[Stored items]

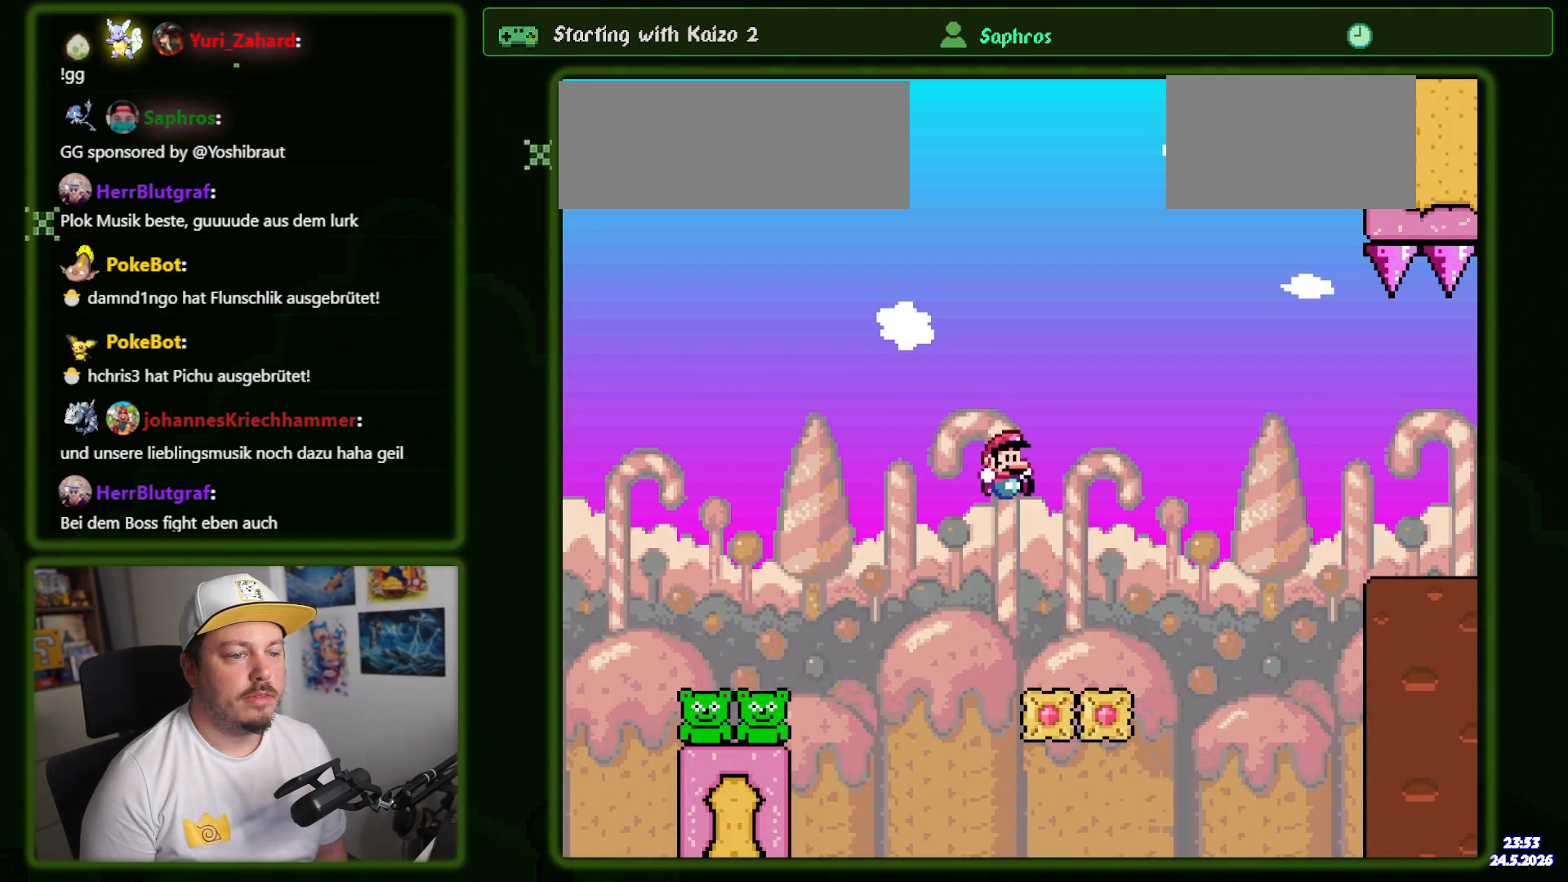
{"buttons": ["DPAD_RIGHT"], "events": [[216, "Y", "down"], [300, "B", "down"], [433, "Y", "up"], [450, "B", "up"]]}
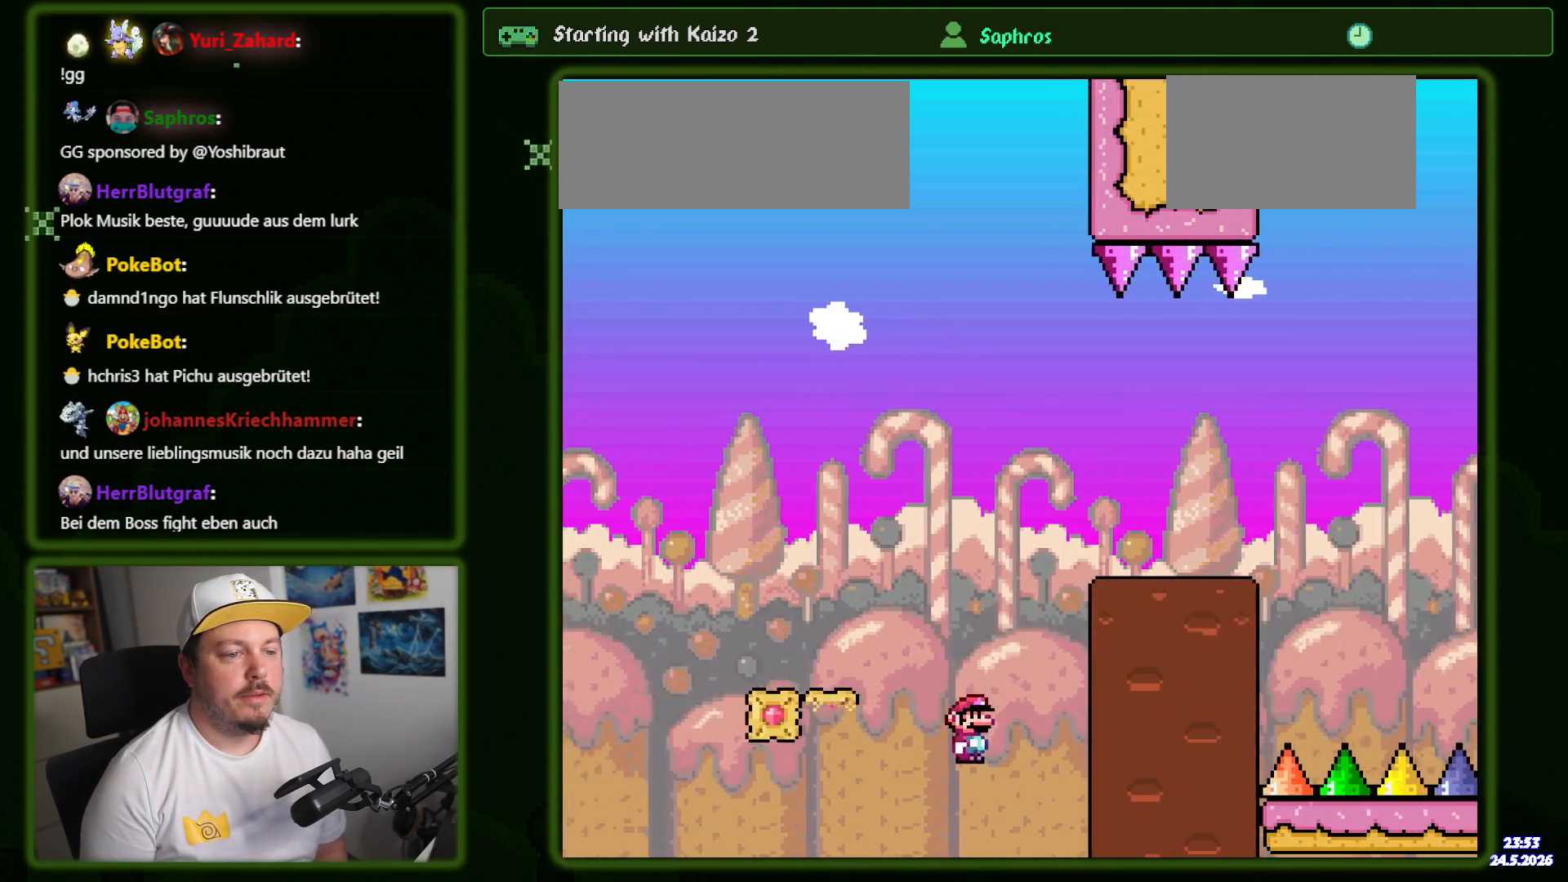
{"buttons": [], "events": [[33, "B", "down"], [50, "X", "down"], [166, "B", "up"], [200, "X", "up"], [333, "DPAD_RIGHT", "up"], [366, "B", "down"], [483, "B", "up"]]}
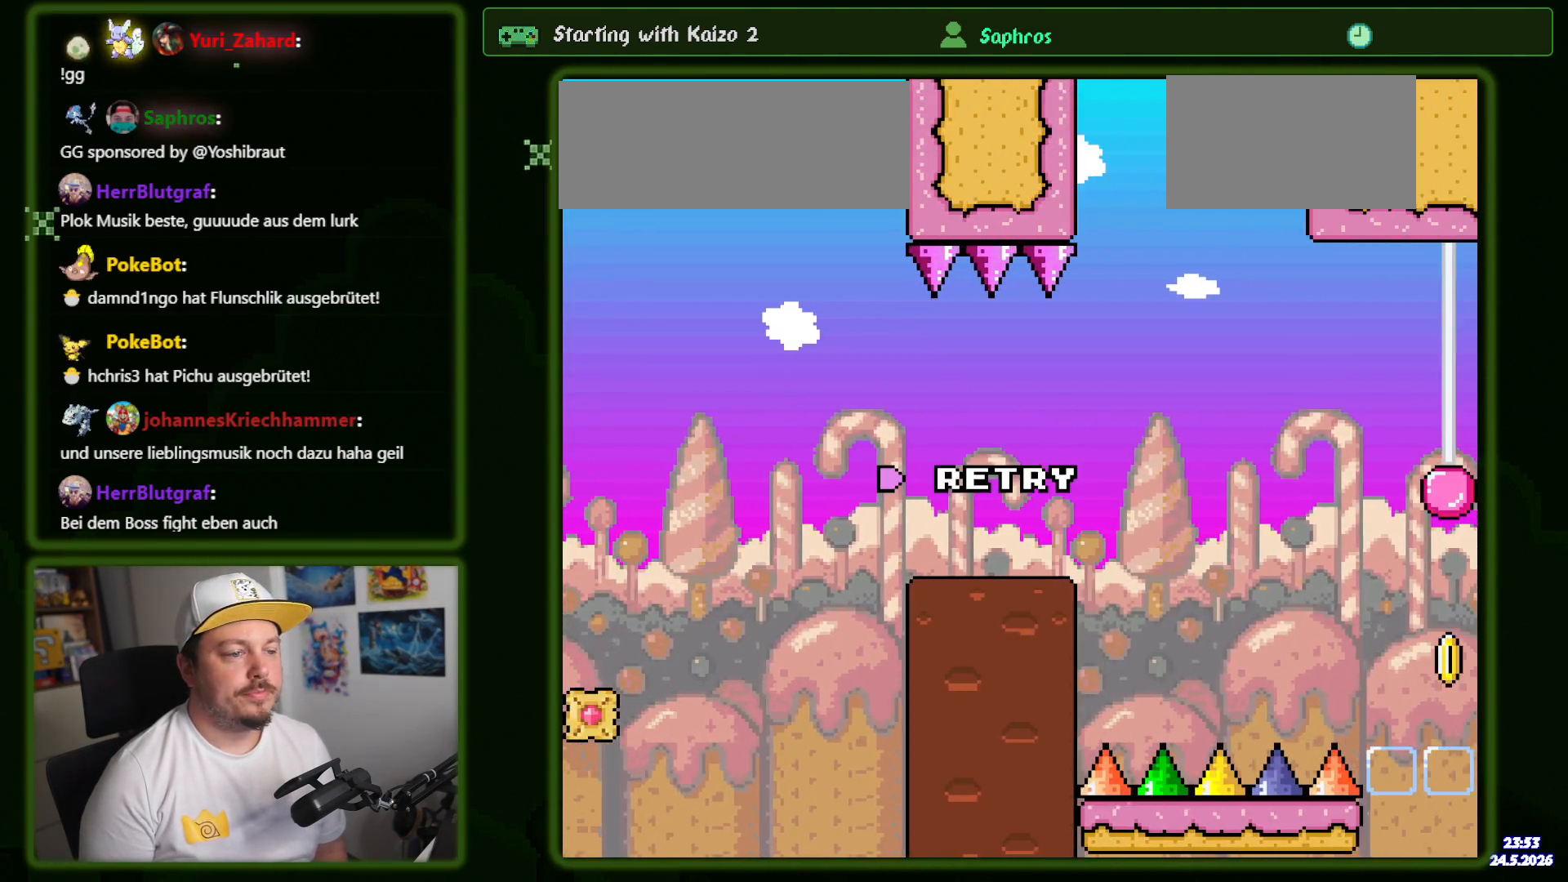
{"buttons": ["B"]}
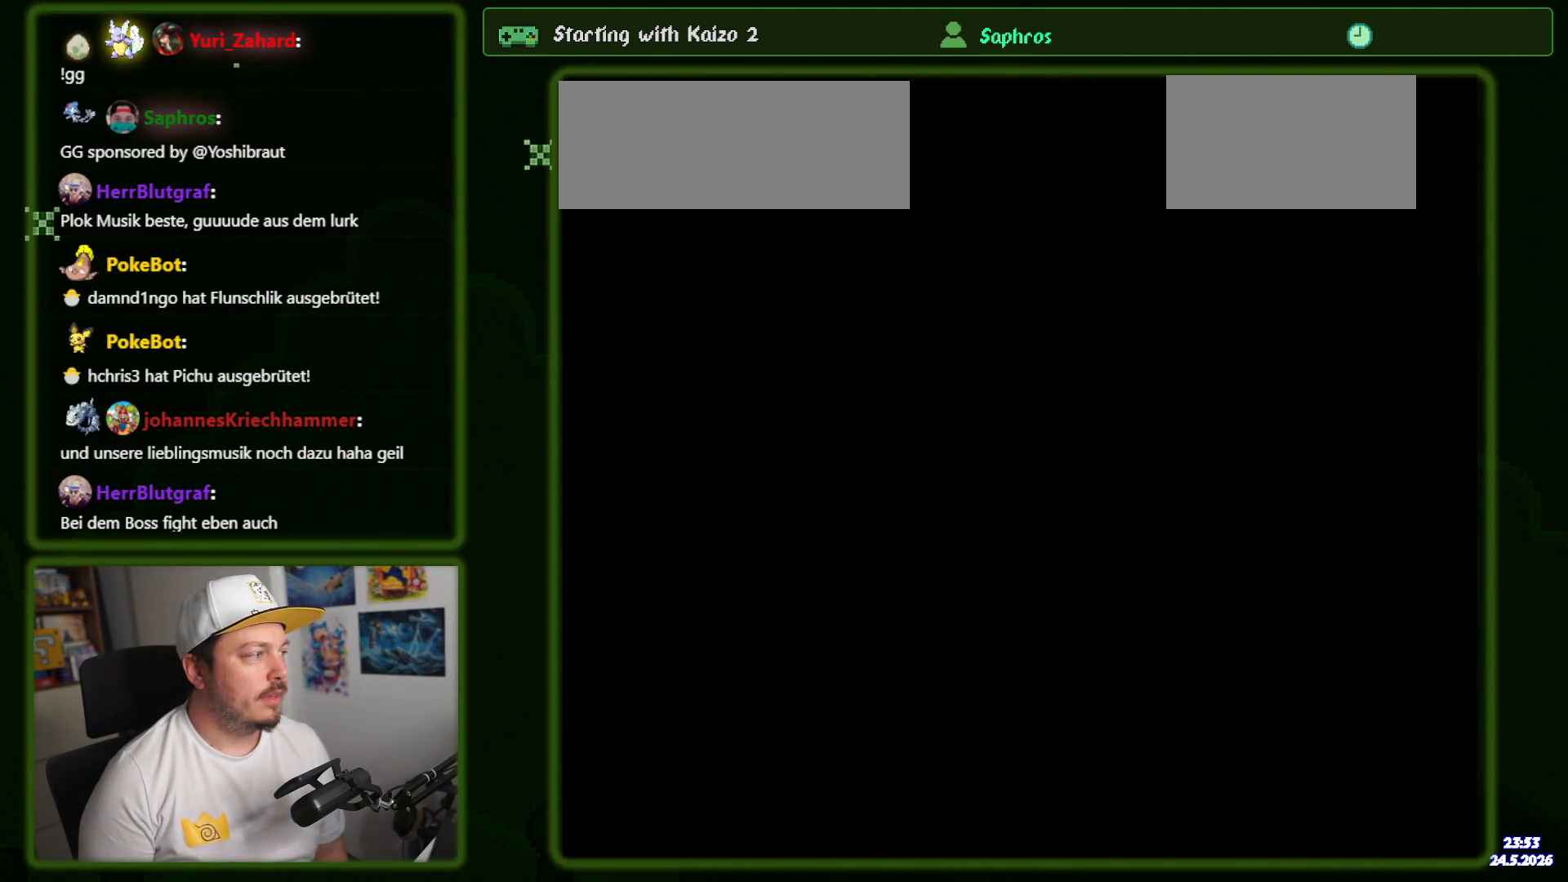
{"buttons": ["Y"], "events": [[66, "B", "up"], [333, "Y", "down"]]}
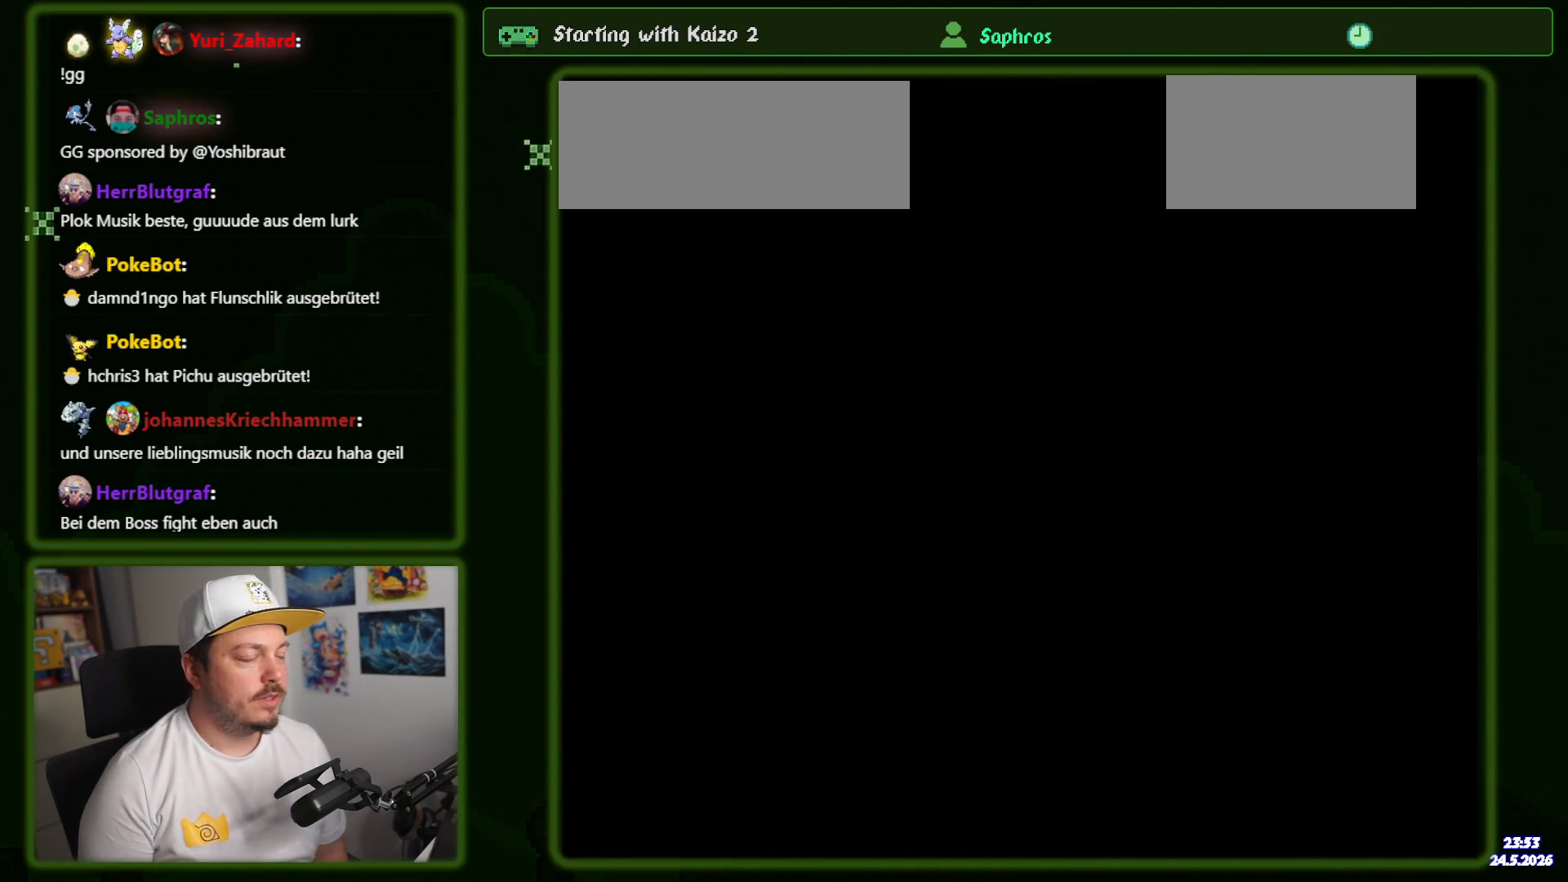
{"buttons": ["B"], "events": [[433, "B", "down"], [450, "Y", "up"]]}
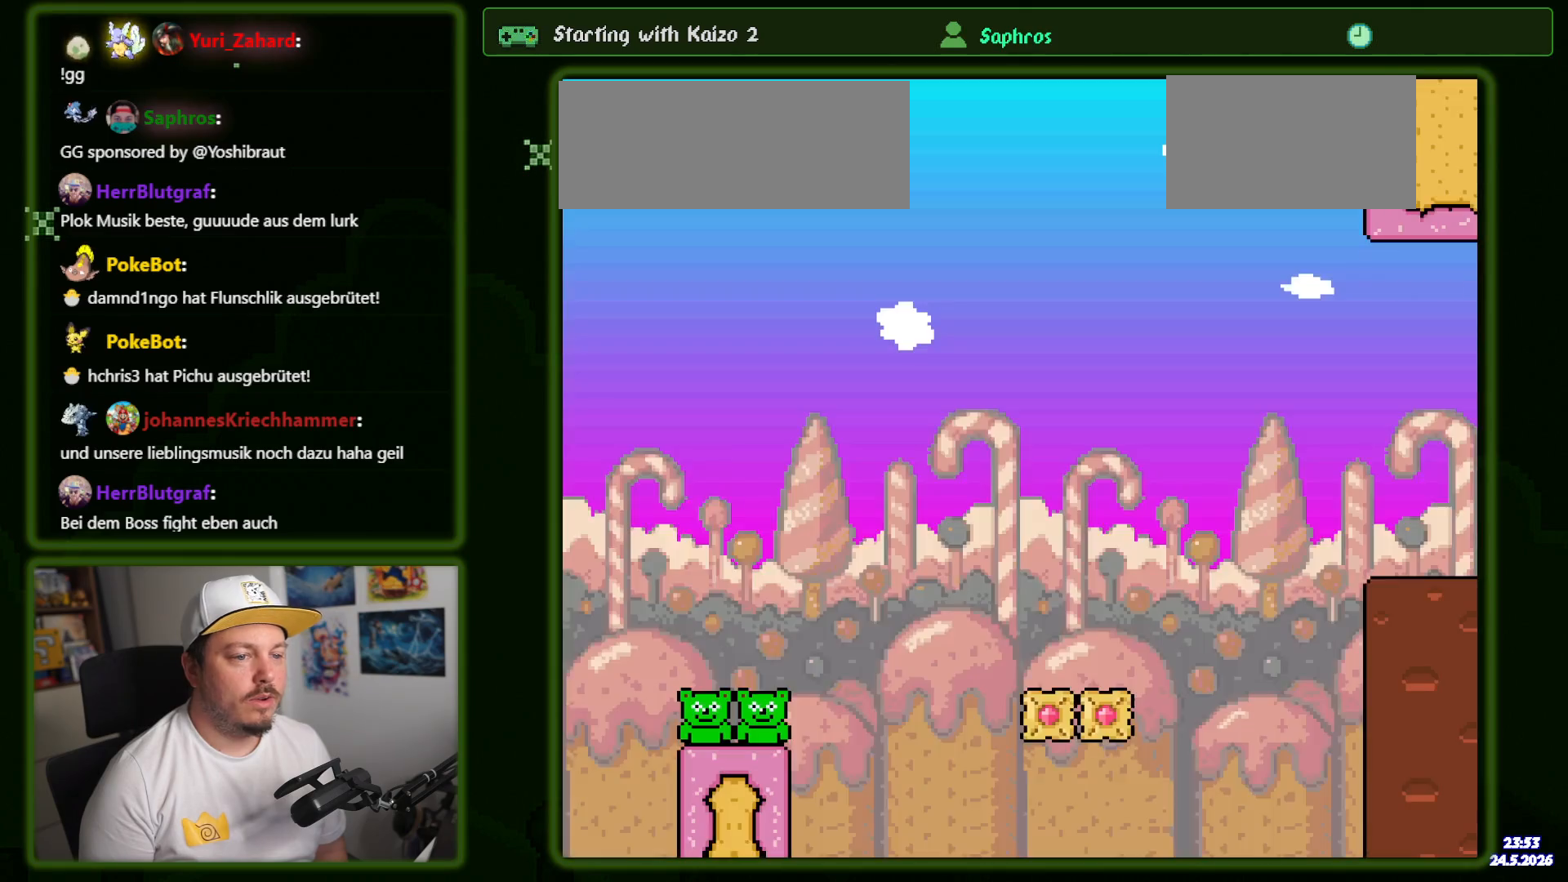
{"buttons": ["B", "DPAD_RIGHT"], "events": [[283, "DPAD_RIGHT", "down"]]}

Exercise objective:
Note each line of the entries that has "down" in it, and copy those lines.

Exercise solution:
{"buttons": ["DPAD_RIGHT"], "events": [[216, "Y", "down"], [300, "B", "down"], [433, "Y", "up"], [450, "B", "up"]]}
{"buttons": [], "events": [[33, "B", "down"], [50, "X", "down"], [166, "B", "up"], [200, "X", "up"], [333, "DPAD_RIGHT", "up"], [366, "B", "down"], [483, "B", "up"]]}
{"buttons": ["Y"], "events": [[66, "B", "up"], [333, "Y", "down"]]}
{"buttons": ["B"], "events": [[433, "B", "down"], [450, "Y", "up"]]}
{"buttons": ["B", "DPAD_RIGHT"], "events": [[283, "DPAD_RIGHT", "down"]]}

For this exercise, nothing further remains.